Je n'ai pas connaissance d'un calcul scientifique qui détermine le seuil de 125 % auquel a fait allusion M. de Courson. Ce ratio est un seuil de prudence raisonnable fixé par la loi, qui laisse une marge de sécurité permettant de contrer un éventuel mouvement de décollecte. Dès lors que ce seuil est considéré comme un minimum, instaurer un seuil d'alerte à un niveau un peu plus élevé me paraît être une bonne idée. Il permettrait aux principaux acteurs d'observer si les banques modifient spontanément leur politique de distribution ou s'il est nécessaire d'intervenir par décret.

Je ne peux que confirmer ce qu'a dit M. Michel Bouvard au sujet du PEL et du CEL : ce sont des paramètres qui ont toute leur importance et qui vont aider les banques à dégager un bilan plus conforme aux futures règles de liquidité.

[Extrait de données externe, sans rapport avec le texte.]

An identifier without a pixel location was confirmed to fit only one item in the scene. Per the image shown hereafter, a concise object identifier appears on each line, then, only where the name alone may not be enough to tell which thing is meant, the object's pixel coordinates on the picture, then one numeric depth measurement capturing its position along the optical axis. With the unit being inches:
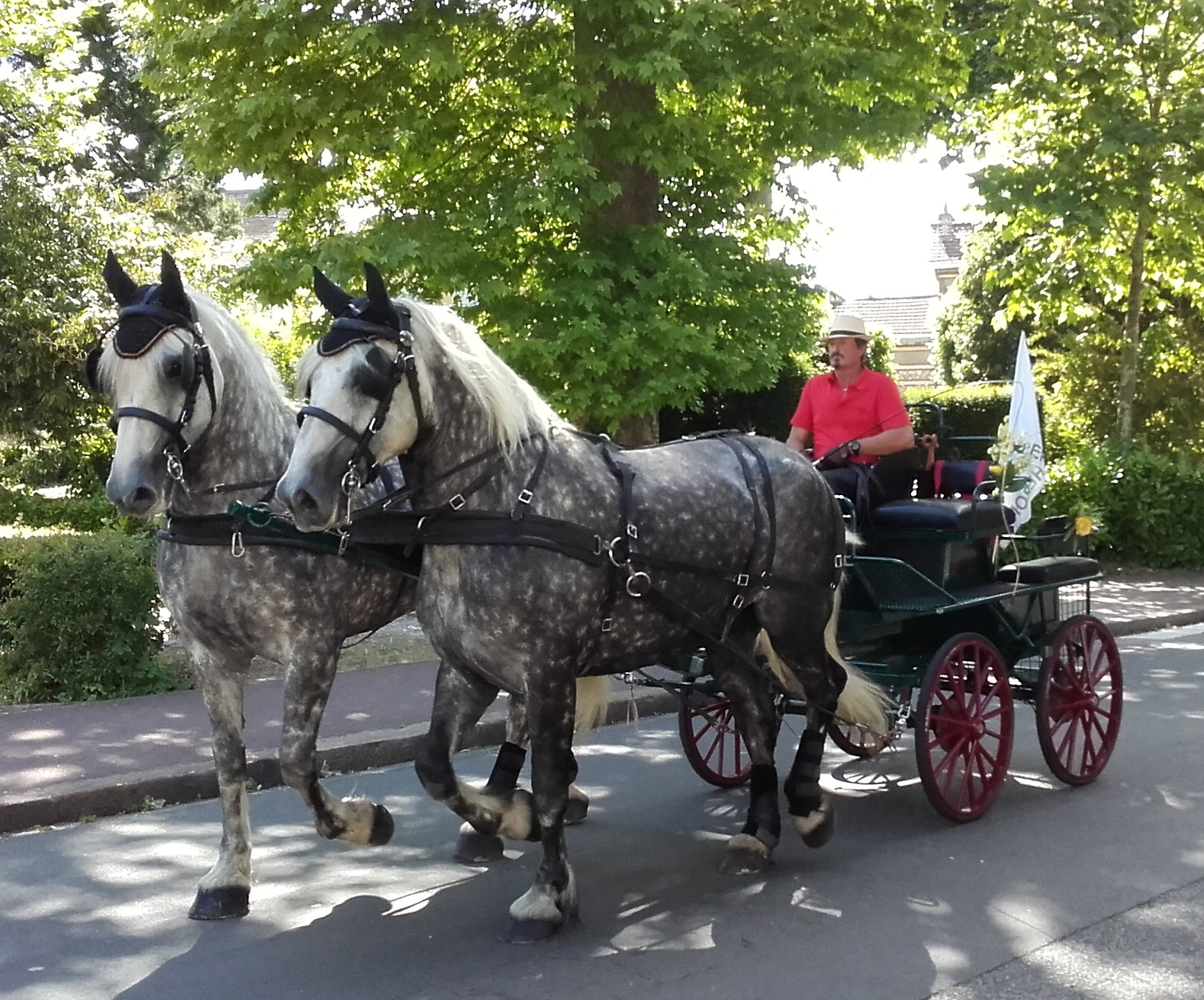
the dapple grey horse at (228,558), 181.0
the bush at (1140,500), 647.8
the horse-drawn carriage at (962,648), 241.3
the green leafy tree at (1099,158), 535.8
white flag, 269.7
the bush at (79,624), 354.6
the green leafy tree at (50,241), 519.5
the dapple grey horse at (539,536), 170.6
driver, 261.0
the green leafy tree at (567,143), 387.5
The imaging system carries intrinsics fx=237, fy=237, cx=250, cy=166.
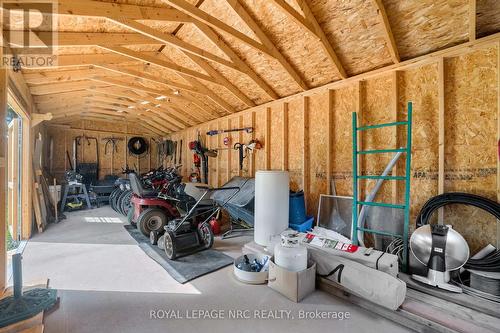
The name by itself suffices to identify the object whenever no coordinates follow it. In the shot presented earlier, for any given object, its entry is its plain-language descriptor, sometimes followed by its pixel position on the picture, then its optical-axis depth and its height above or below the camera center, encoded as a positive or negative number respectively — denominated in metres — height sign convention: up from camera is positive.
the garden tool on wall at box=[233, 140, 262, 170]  4.76 +0.35
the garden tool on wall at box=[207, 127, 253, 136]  4.98 +0.78
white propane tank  2.26 -0.87
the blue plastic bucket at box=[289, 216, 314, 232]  3.47 -0.92
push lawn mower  3.06 -0.94
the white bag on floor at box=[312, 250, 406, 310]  1.88 -1.02
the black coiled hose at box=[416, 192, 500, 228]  2.24 -0.40
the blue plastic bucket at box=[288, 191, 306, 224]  3.59 -0.70
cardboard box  2.14 -1.11
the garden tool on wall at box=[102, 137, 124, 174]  8.48 +0.70
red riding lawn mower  3.96 -0.77
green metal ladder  2.58 -0.18
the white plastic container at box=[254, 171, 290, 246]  3.26 -0.57
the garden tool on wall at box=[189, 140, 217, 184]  6.13 +0.24
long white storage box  2.18 -0.90
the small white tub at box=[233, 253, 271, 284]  2.44 -1.17
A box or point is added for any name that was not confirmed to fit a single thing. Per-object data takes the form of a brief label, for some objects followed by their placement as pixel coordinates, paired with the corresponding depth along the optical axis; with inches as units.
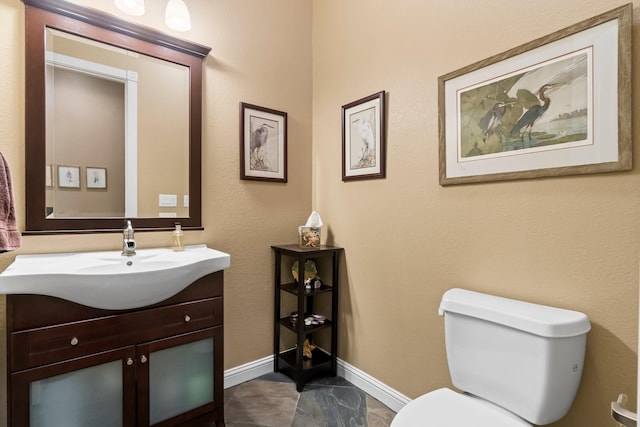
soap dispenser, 65.3
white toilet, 39.3
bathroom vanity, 42.9
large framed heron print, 39.7
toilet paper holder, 25.7
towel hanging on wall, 43.1
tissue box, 80.4
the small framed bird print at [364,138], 69.7
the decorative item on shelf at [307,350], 81.5
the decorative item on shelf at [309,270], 80.0
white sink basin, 41.7
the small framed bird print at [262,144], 77.6
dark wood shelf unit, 74.2
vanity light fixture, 61.8
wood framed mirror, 54.9
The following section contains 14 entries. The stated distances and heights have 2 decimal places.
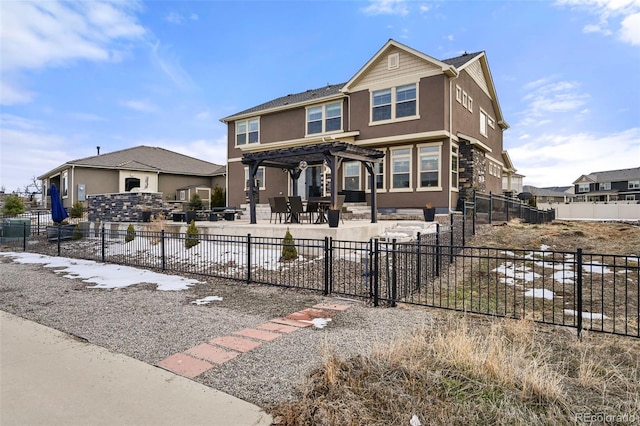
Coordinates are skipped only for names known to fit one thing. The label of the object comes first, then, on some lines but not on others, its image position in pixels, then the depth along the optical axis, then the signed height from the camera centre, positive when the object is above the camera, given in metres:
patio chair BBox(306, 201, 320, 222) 13.11 +0.00
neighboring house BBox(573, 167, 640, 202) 58.09 +3.61
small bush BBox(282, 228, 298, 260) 9.44 -1.21
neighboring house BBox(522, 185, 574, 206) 60.87 +1.98
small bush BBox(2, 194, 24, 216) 23.15 +0.03
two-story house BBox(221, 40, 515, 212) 15.58 +3.99
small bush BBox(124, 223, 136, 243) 13.24 -1.05
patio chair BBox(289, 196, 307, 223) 12.66 +0.07
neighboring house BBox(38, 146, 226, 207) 24.58 +2.50
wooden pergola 11.48 +1.86
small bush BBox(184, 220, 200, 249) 11.63 -0.88
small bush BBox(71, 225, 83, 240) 15.36 -1.23
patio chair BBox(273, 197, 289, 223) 13.01 +0.08
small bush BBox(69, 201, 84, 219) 21.05 -0.22
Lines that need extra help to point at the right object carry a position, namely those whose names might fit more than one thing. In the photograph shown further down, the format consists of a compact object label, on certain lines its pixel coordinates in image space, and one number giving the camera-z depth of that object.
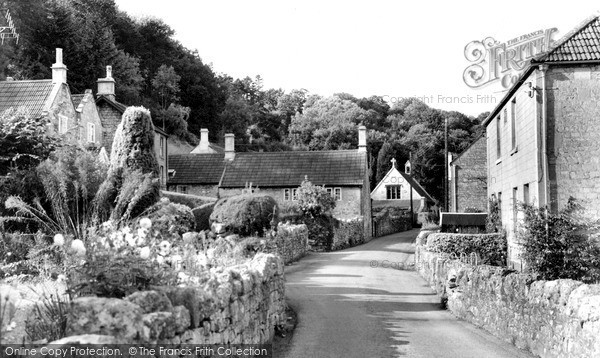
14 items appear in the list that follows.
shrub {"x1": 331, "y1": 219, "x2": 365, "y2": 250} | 41.44
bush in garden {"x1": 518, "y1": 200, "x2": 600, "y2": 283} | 13.70
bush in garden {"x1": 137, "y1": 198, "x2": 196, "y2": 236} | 14.75
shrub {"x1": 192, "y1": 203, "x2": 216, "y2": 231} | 26.91
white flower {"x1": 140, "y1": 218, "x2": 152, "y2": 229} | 8.34
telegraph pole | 51.38
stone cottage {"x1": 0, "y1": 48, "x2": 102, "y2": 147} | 35.22
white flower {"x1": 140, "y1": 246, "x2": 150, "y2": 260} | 6.84
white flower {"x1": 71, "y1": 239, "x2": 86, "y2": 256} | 6.43
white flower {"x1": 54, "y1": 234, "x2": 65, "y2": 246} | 6.87
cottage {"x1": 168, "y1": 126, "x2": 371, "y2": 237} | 51.75
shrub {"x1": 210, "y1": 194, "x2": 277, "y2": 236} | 22.86
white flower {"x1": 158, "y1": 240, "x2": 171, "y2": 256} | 8.47
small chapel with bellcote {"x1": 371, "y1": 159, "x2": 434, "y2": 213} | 83.12
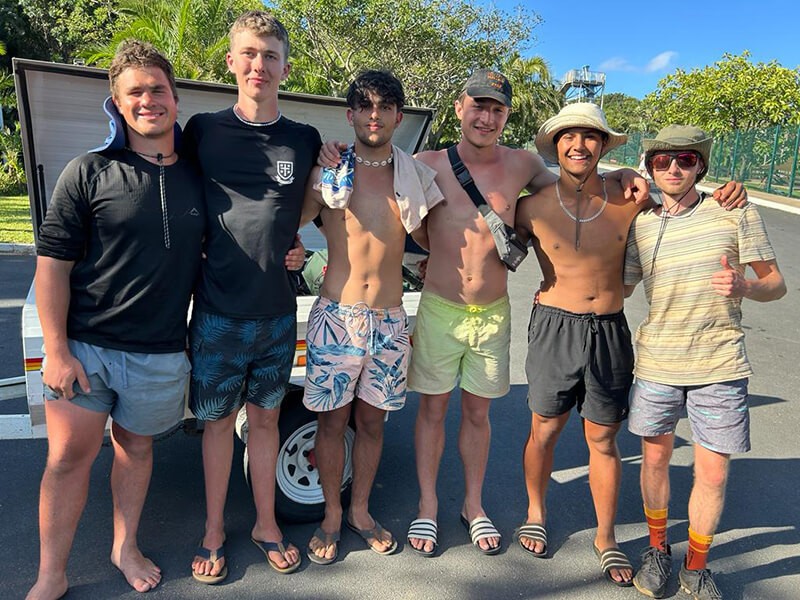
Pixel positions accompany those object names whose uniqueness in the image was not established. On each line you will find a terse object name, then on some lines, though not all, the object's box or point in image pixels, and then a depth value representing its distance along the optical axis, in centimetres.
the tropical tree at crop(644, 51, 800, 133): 2505
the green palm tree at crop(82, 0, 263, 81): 1266
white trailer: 315
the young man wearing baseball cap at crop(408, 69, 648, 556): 304
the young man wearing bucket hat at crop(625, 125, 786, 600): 264
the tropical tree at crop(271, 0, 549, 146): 1520
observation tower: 6450
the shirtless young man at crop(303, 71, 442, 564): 281
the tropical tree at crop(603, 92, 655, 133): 4953
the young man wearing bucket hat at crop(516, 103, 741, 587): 290
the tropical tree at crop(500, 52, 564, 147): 2795
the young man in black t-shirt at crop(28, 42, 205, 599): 235
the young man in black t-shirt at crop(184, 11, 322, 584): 261
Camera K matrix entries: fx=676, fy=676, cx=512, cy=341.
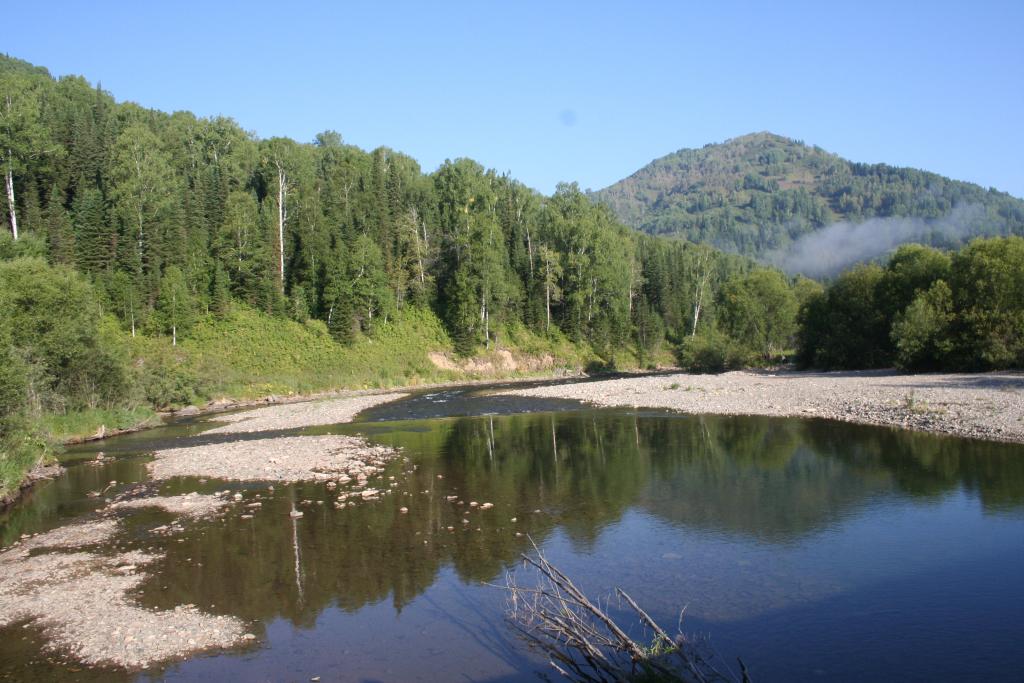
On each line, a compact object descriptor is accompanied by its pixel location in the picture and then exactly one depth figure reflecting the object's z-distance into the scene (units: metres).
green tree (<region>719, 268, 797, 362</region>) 84.50
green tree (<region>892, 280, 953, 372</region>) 51.06
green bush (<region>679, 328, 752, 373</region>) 76.88
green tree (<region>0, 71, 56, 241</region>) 59.53
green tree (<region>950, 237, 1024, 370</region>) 46.88
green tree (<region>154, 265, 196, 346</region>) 59.56
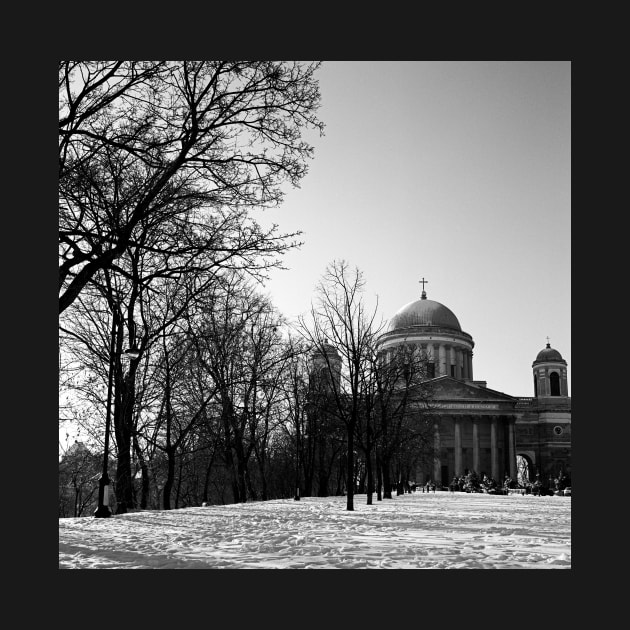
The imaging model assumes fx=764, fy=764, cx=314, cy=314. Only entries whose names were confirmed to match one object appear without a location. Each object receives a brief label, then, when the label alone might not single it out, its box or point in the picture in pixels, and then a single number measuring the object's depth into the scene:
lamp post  18.38
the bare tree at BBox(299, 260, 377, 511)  26.52
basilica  100.56
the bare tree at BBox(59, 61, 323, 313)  13.27
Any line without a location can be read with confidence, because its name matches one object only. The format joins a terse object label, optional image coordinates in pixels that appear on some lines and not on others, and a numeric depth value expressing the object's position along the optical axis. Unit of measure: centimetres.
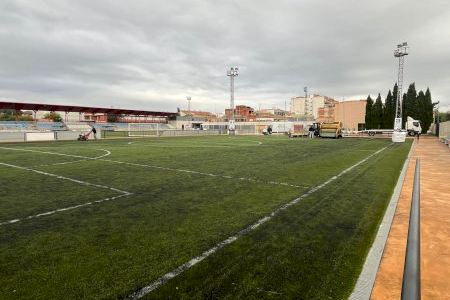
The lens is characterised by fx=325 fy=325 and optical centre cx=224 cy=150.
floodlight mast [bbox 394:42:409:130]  3527
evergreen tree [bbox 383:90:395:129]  7271
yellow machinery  4328
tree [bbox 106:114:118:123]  8060
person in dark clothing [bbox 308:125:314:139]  4646
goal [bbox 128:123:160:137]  4902
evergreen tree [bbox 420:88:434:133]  7171
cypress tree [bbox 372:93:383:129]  7562
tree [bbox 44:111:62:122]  9378
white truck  5225
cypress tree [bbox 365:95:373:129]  7631
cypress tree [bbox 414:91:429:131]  7084
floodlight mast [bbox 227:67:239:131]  6150
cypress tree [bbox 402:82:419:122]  7095
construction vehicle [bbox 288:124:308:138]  5075
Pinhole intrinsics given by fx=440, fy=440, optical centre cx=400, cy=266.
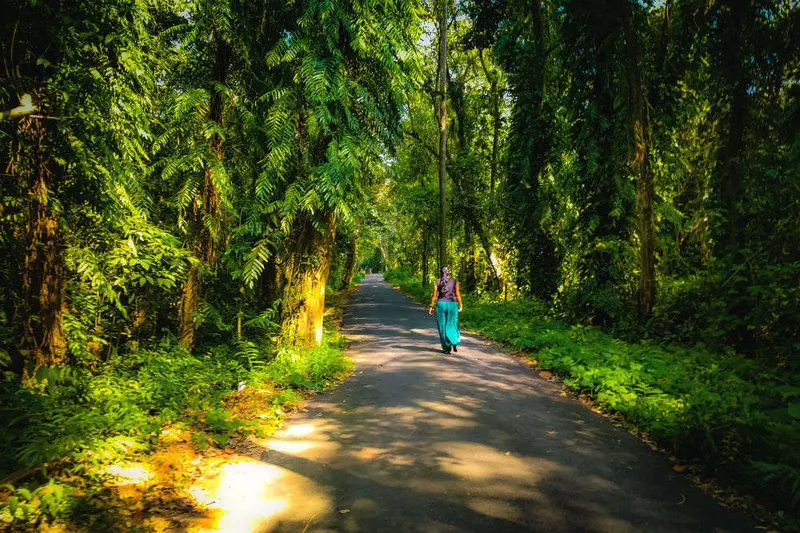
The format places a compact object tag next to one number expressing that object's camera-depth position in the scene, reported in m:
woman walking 10.22
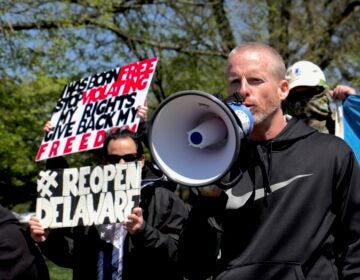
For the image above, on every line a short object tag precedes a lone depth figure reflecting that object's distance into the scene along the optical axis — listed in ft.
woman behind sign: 22.89
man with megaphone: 16.20
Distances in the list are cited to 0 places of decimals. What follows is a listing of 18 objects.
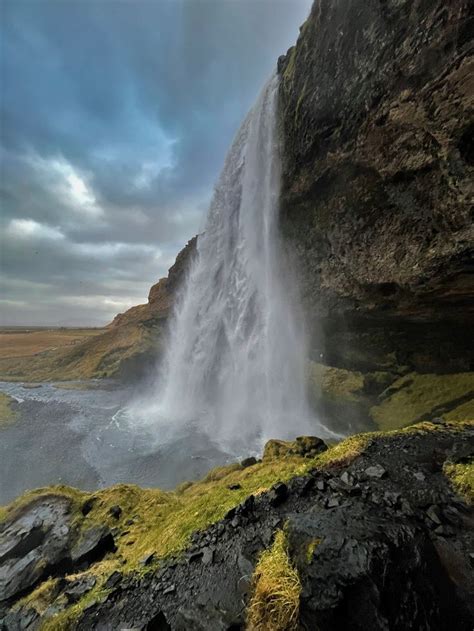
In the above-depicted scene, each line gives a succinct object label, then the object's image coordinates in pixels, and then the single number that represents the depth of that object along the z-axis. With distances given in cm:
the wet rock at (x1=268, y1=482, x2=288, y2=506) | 537
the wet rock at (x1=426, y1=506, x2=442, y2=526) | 455
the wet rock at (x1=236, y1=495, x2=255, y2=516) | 533
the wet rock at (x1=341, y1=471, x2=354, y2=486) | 558
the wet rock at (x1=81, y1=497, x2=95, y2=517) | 783
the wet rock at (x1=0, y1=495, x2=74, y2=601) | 584
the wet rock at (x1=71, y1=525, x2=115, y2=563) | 619
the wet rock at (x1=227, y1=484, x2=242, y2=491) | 690
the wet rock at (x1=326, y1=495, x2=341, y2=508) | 490
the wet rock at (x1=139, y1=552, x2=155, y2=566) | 505
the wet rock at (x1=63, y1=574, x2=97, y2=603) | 488
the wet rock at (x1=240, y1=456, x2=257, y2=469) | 962
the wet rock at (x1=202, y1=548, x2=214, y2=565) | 464
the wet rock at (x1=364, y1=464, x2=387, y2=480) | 579
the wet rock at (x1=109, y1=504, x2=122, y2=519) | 749
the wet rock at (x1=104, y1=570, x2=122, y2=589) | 478
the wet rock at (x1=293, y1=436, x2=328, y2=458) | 896
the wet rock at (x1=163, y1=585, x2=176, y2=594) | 430
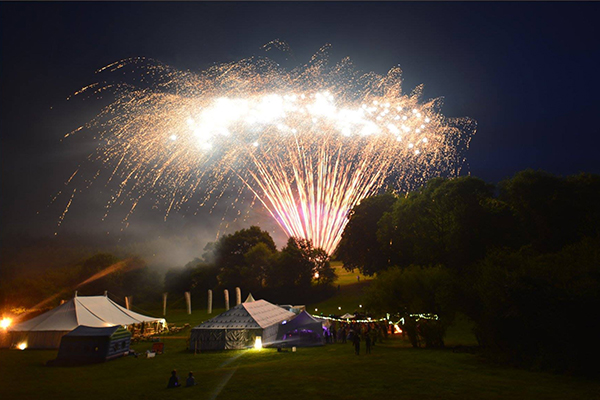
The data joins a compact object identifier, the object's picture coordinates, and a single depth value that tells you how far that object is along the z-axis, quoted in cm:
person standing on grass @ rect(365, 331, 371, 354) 2208
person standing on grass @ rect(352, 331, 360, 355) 2158
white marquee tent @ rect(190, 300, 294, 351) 2645
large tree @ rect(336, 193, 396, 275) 5562
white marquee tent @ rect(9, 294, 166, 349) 2883
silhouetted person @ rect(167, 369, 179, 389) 1473
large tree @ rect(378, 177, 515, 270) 3297
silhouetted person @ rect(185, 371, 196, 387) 1488
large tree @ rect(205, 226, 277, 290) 7019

Je me souviens parfaitement de l'action de la Caisse des dépôts pendant la crise : elle a été extrêmement appréciée. Cela étant, à un moment où les entreprises n'étaient pas sûres de voir se renouveler leurs lignes de crédit et hésitaient à continuer à déposer leurs avoirs dans les banques, l'essentiel de l'aide en liquidité qu'a reçue le système bancaire a résulté d'abord d'une action conjuguée de l'eurosystème qui a complètement modifié ses mécanismes de refinancement, ensuite de l'État qui a permis d'apporter des ressources de long terme à une période où les marchés, notamment celui des obligations foncières, étaient fermés, enfin de l'action de la Caisse des dépôts et consignations qui a donné un « coup de pouce » important et immédiat parfaitement opportun.

Mes propos ne se veulent surtout pas une critique ni des mécanismes ni de l'action de la Caisse des dépôts. Mon seul souci est que les paramètres fixés soient suffisamment prudents pour que la collecte ne recule pas. En effet, entre la fin 2008 et la fin 2010, l'épargne réglementée a connu un effritement non négligeable puisqu'elle est passée de 21,5 % de l'épargne des ménages à 20,3 %, notamment en raison du développement très rapide de l'assurance-vie. Mais cette dernière forme d'épargne constitue une source de financement long qui peut être prêté ensuite aux collectivités territoriales, à l'État, aux entreprises pour leurs investissements.